慎之介、その手紙を読みながら、インコに豆を渡している。

『そろそろ、姿を現せ。

 皇朔耶に何があった。

 説明してくれ。』

慎之介が優しくインコに話している。

高千穂忍者の若君、皇朔耶からのSOSである。

沖縄の我那覇一族から攻められているらしい。

慎之介、すでにおかしなことに気がついている。

インコが、両翼を広げ、回ると、インコの足下から紫の煙り。

朱雀が姿を現した。

南の衛り神、朱雀が自ら伝令に来たということは、かなり切迫していると考えられる。

慎之介には、我那覇一族がそこまでの力を持っているとは思えない。

沖縄の片田舎の小さな忍者集団に過ぎない我那覇一族が、本土の中堅クラスである高千穂忍者に攻めかかれるものではない。
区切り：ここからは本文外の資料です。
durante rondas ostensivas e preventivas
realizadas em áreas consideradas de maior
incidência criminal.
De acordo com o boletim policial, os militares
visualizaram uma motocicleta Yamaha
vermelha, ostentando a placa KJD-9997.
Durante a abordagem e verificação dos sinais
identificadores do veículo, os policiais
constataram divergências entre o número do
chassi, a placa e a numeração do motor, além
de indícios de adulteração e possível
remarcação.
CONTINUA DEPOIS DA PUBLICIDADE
高千穂がその気になっていたら、今頃我那覇は全滅している。

ただ、すめらぎさくやが武人としてはひどく温厚で助かった。

数分後、高千穂神社踊場に霧隠慎之介・望月雅・月山宗幸・風磨小太郎の4人が現れ高千穂忍者は騒然としてしまった。

訝しげな顔で4人を見ている。

『皇朔耶殿は、おられるか。

 霧隠慎之介ご要望により推

 参つかまつった。

 望月雅・月山宗幸・風磨小

 太郎同道して参った。』

日本の4大忍者軍団の棟梁が勢揃いしている。

高千穂忍者達には、スーパースターのオンパレード。

皇朔耶は、まさか即応してもらえるとは、思っていなかったので大慌てで慎之介達の前にやってきた。

『あ・あ・ありがとうござい

 ます。

 皇朔耶でございます。』

その瞬間、慎之介の腕が動いた。

赤い光の矢が空を切り裂き、忍者服の曲者を打ち落とした。

我那覇の忍者服を着てはいるが、日本人ではない。

少し浅黒いが、欧州の血が混じっていると思われる。

『浅黒く日焼けしていれば、

 沖縄人と見間違うとでも思

 ったのか。

 えらくバカにされたもん

 だな。』

『お頭・・

 我那覇まで行きますか。』

月山宗幸の言葉に、慎之介は首をかしげていたが。

『みんな、ご苦労ですがお願

 いできますか。』

月山宗幸・風磨小太郎・望月雅は否やを言うはずもないのだが。